What I’m trying to say is: there are a lot of people who probably didn’t think it was worth the time or the energy to tear down Trump at any point in his career. Sadly, the opposite seems to be true: that there are a lot of people who feel like it was worth their time and energy to build him up (as strange as it may seem, you have to admit that the guy has some serious mojo when it comes to collecting lowlifes).

I don’t blame all of the silent Trump observers who have come before this terrible period in our country, actually. I can’t possibly imagine how they could have foreseen an outcome like this. I DO blame the people who are actively enabling his ineptitude once he took office. I don’t care if stopping treason, corruption, and lawbreaking are not in your actual job descriptions; do you defecate in the street because it doesn’t say anywhere in your job description not to do that?

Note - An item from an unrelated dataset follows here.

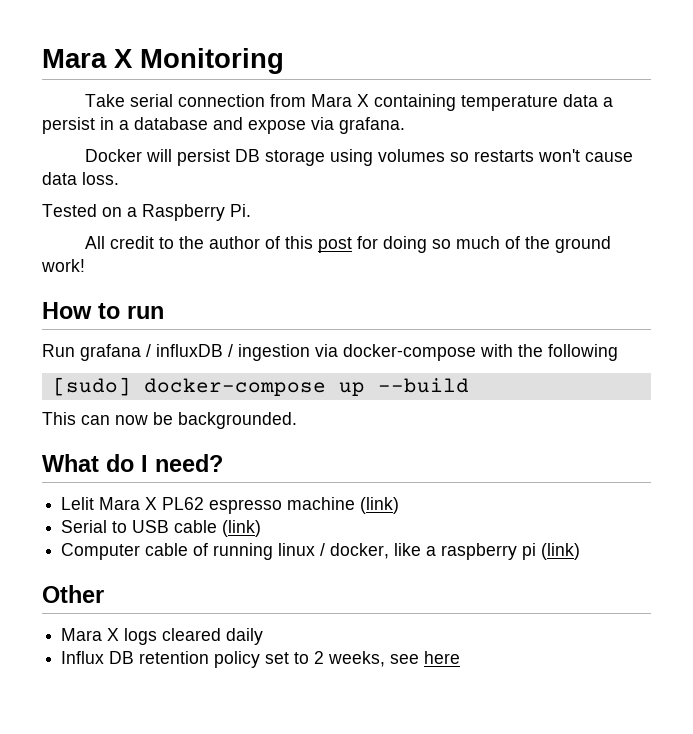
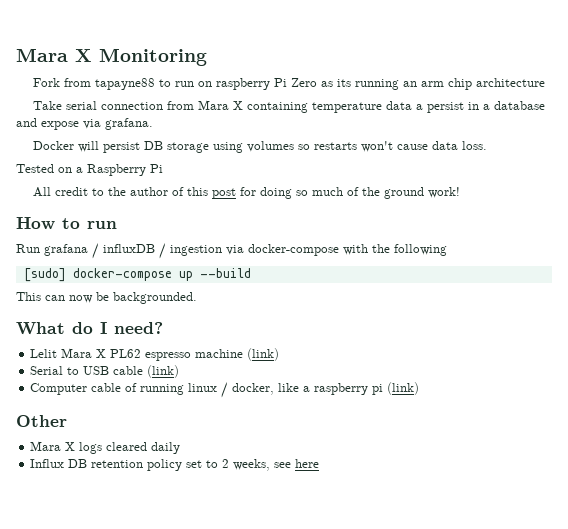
(284, 61) none -> [33,78,546,90] // Fork from tapayne88 to run on raspberry Pi Zero as its running an arm chip architecture
[230,204,251,217] Pi. -> [150,164,163,173] Pi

I thought not.

[I’m going to pause here and make a distinction here between giving honest feedback on someone’s performance and reporting a crime or a violation, because the latter is a whole set of decisions and considerations unto itself and not to be jammed into a discussion like this.]

So to round off this discussion: what if you, employees of today and tomorrow, find yourself in a situation where you can give feedback on someone who has, uh, shall we say, problems? I guess here are the relevant questions I would ask you:

–Have you been invited to give feedback and would your feedback truly be heard and respected?

–If you do give the feedback, have you considered how you will present it, i.e., with concrete examples?

–Have you assessed whether the person receiving the feedback has the capacity to actually hear the feedback and respond to it constructively? (Some people don’t, you know, because of life circumstances or because they just…won’t.)

–Have you assessed the possible cost to yourself? (Many would find this to be a cowardly consideration; I don’t. I think it’s absolutely an important consideration, out of several others.)

–Have you assessed what harm this person could do if allowed to pursue his/her thirsty, ambitious goals? Like, could you imagine that this person could be a CEO? A member of Congress? Or even the President of the United States?

Would you ask yourself these questions? I would completely understand if you did, and also if you didn’t.